Having won the 2009/10 New Zealand Production Racing Championship title, the car's driver, Simon Sceats, did not take the decision to join the Audi team lightly.
But like Fisher, he says the prospect of taking a car off the showroom floor and turning it into a race winner was too good to resist.
"That, at the end of the day, was it and I certainly have enjoyed the challenge of developing the car through the season. We've had our ups and downs but through it all the car has been 100% reliable and to regularly beat cars which are fully developed and have been running in the series for four or five years now is definitely quite an achievement, particularly with the calibre of the drivers and teams involved. "
Motor racing can, of course, be a cruel mistress, but as Dane Fisher says, there are valuable lessons in it for everyone.
"We're a small, family-owned company primarily competing against large national sales companies, yet for the past four years we've been number one in the luxury car sector.
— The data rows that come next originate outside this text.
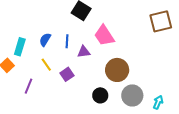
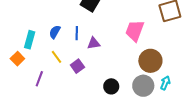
pink trapezoid: (104, 36) -> (135, 31), moved, turned 55
brown circle: (117, 70) -> (150, 61), moved
cyan arrow: (158, 102) -> (165, 83), moved

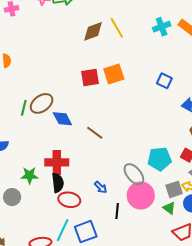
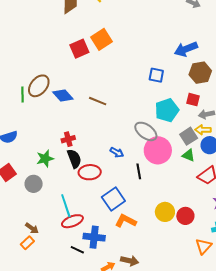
blue square: (164, 81) -> (156, 75), moved
red cross: (57, 162) -> (68, 139), size x0.6
cyan line: (63, 230) -> (66, 206), moved, turned -30

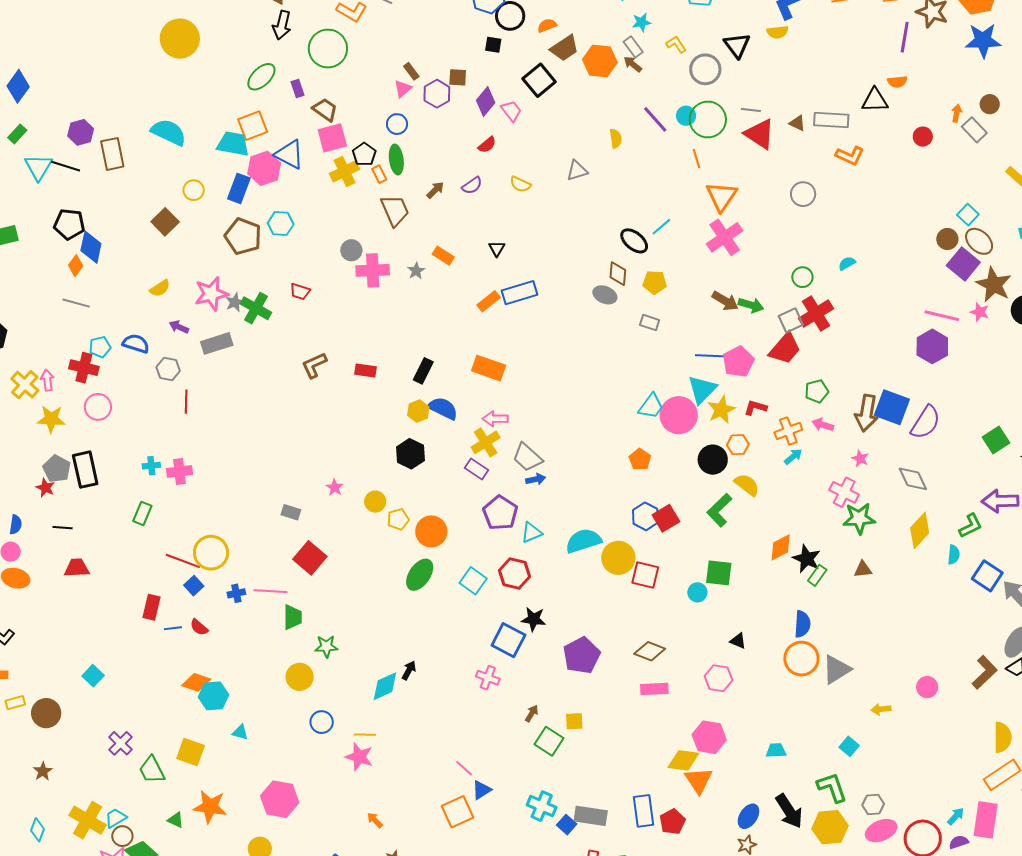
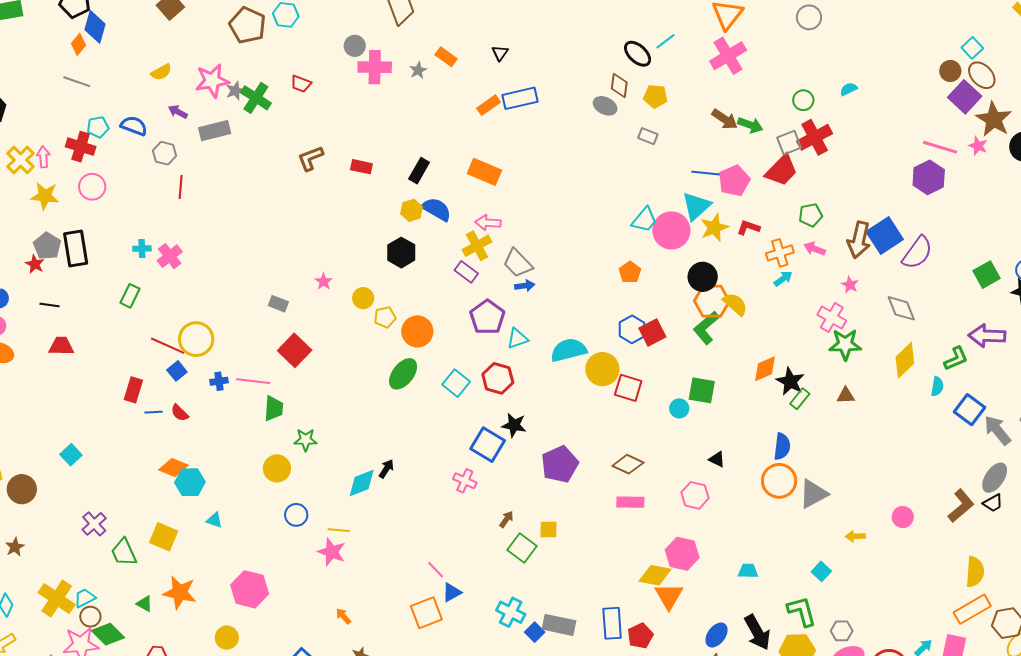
blue square: (892, 407) -> (885, 235), turned 33
orange hexagon: (738, 445) -> (712, 301), moved, size x1.6
pink cross: (180, 471) -> (170, 256), turned -35

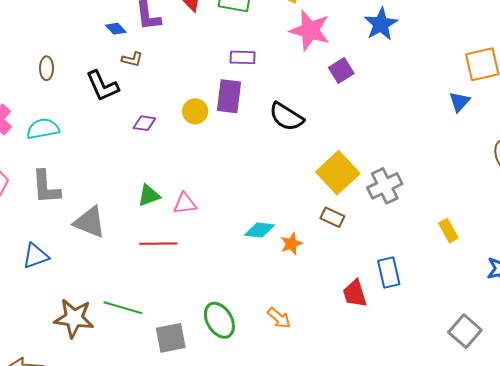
We've got a great product, obviously, but we've also got a great team, a team which brings an incredible amount of passion, agility and flexibility to everything we do.
"It's that approach which we've brought to the New Zealand Production Racing Championship and that approach that has helped us, if you like, punch well above our weight on the track."
Fisher also has a message for race fans keen to see more of the sleek, silver S3 Sportback.
"As far as we are concerned the journey has only just begun. We're very happy with the progress we have made so far but in terms of our overall goal for the project the job has yet to be done!"